- DATA EXTRACT

* * * * * * * * *

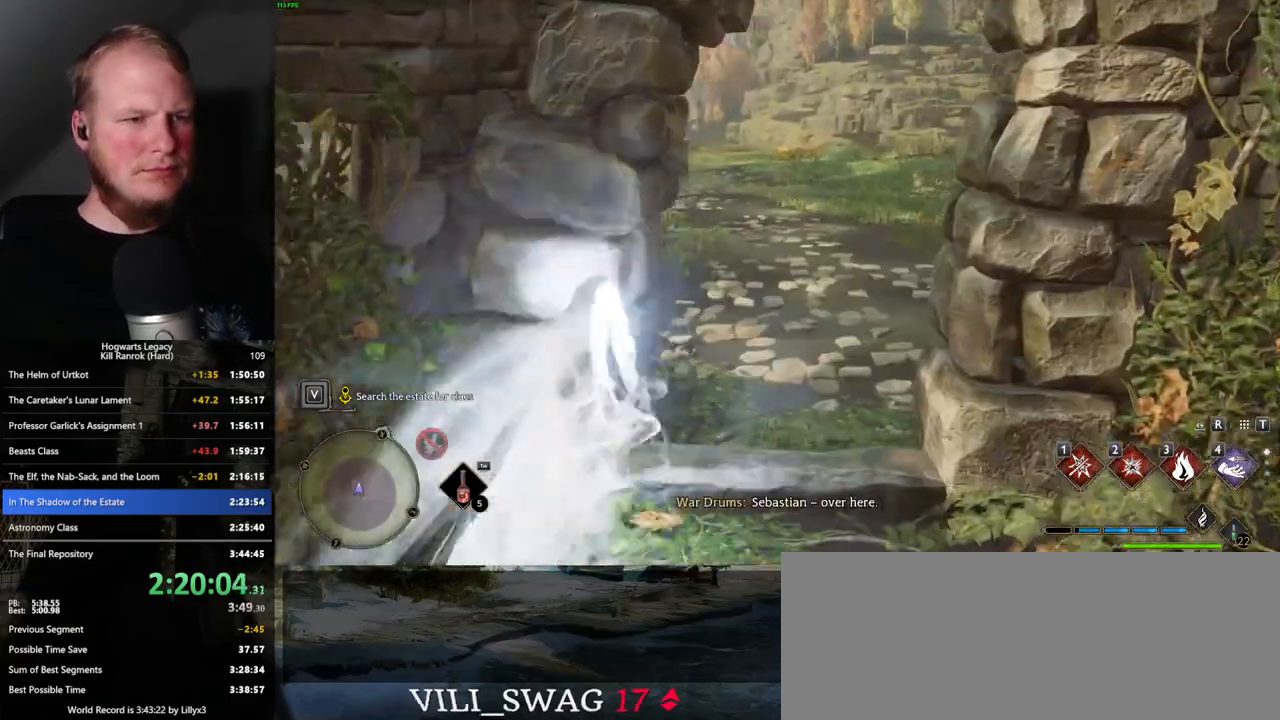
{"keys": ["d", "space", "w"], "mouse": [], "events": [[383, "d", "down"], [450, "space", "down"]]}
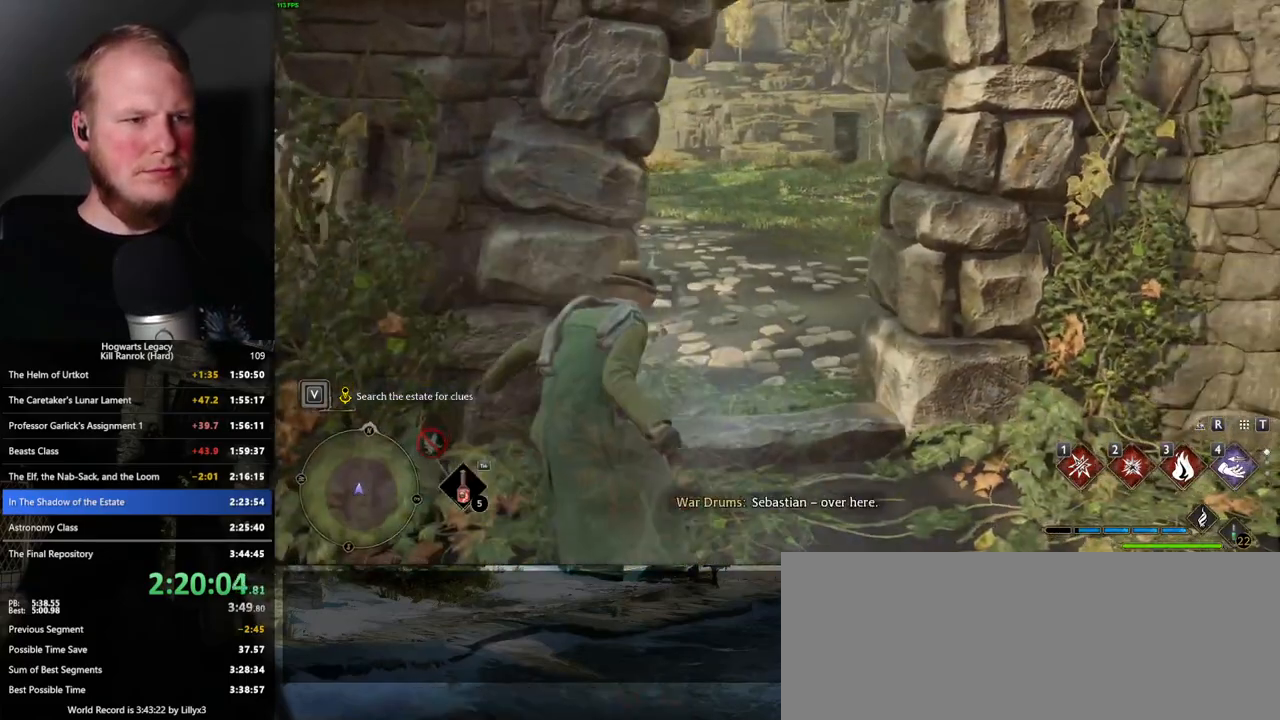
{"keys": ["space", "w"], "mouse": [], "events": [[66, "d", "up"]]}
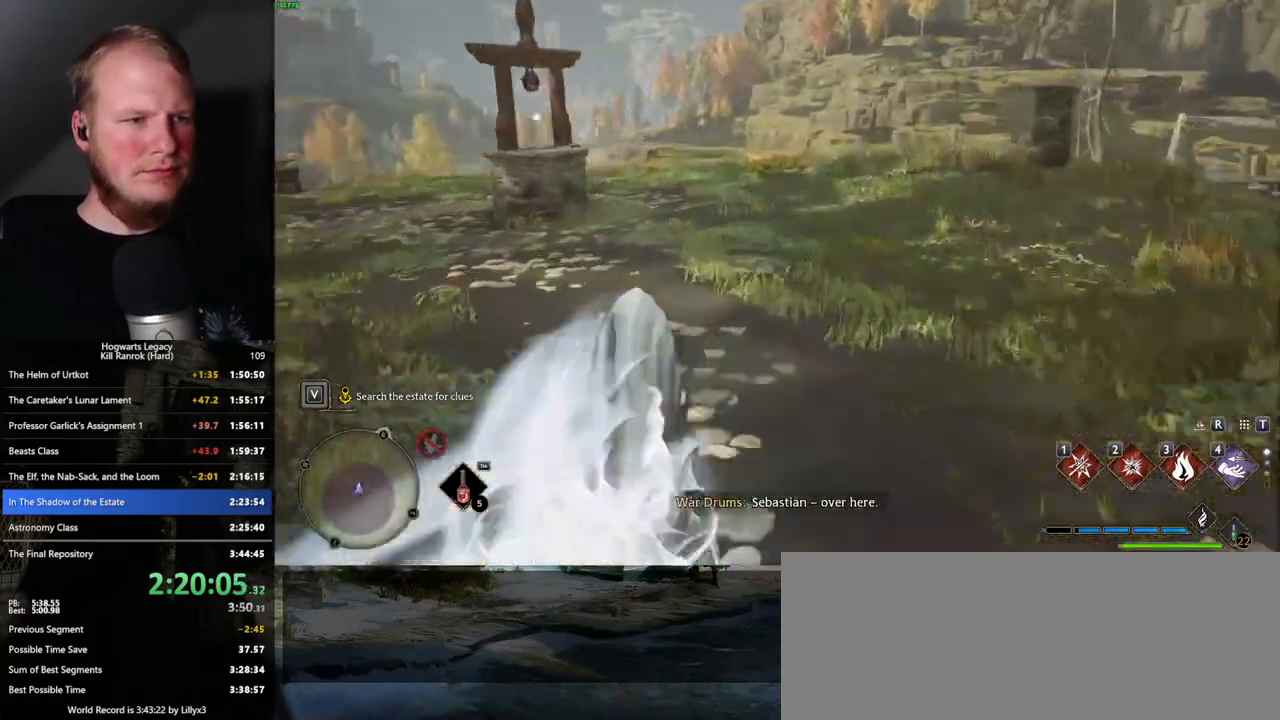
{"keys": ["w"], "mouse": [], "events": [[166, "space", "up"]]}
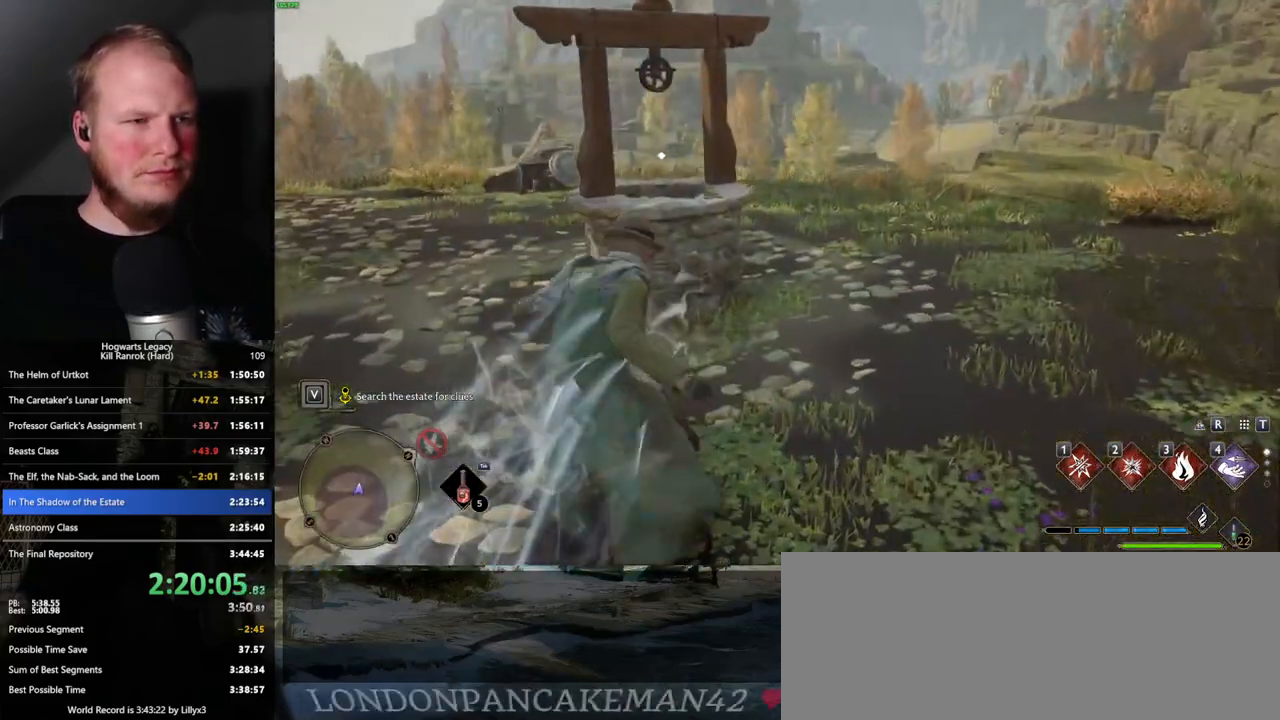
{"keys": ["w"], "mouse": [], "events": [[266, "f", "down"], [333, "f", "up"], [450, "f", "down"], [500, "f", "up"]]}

* * * * * * * * *

- WHAT IS BEING ASKED
Reproduce the data above word for word and omit the images.

- RESPONSE
{"keys": ["d", "space", "w"], "mouse": [], "events": [[383, "d", "down"], [450, "space", "down"]]}
{"keys": ["space", "w"], "mouse": [], "events": [[66, "d", "up"]]}
{"keys": ["w"], "mouse": [], "events": [[166, "space", "up"]]}
{"keys": ["w"], "mouse": [], "events": [[266, "f", "down"], [333, "f", "up"], [450, "f", "down"], [500, "f", "up"]]}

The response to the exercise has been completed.